Les signes de l’anxiété :L’anxiété généralisée se manifeste physiquement par des tremblements, une grande tension musculaire, des maux de tête (céphalées de tension) et de l’irritabilité. Elle est souvent accompagnée d’une sensation d’étouffement, de nausées et de réactions physiques variées, comme une transpiration abondante, un pouls accéléré ou une envie constante d’uriner ou d’aller à la selle. Elle peut entraîner une fatigue chronique, des difficultés de concentration et mène parfois à la dépression.

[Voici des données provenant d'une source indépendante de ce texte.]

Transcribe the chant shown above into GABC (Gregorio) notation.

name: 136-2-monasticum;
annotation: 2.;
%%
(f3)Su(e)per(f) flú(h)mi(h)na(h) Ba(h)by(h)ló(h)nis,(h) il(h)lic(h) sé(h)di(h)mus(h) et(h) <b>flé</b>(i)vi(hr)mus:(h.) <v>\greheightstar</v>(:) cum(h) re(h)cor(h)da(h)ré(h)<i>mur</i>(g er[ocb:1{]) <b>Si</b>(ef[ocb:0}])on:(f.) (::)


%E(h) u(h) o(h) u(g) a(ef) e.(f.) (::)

La personne se sent brusquement faible. Son pouls s’accélère, elle ressent des picotements ou des engourdissements dans les mains et elle est saisie de tremblements. Elle peut avoir des palpitations cardiaques, des douleurs dans la poitrine et de la difficulté à respirer. À ces symptômes s’ajoutent la peur de faire une crise cardiaque, la peur de perdre le contrôle et parfois même, la peur de mourir. La crise dure habituellement quelques minutes, mais persiste parfois pendant plus d’une heure.

Le trouble de stress post-traumatique s’accompagne d’insomnie, d’irritabilité et d’hyperactivité. Les personnes qui en souffrent essaient d’éviter les occasions ou les personnes qu’elles pourraient associer à l’événement.

La prévention : Si l’anxiété découle surtout d’un problème situationnel sur lequel on a une certaine emprise, il est possible de la prévenir en modifiant certaines habitudes de vie. Une bonne hygiène de vie peut bien diminuer l’anxiété pour la ramener à un niveau tolérable. Parmi les éléments d’une bonne hygiène de vie, mentionnons :

  • un bon équilibre entre le travail, le repos et les loisirs
  • une faible consommation de caféine, d’alcool, de nicotine
  • une bonne alimentation
  • et surtout, l’exercice régulier

Lorsque l’anxiété est liée à des facteurs individuels de nature biologique et psychologique, la prévention est beaucoup plus problématique. Une bonne hygiène de vie ne peut que favoriser le rétablissement de la personne.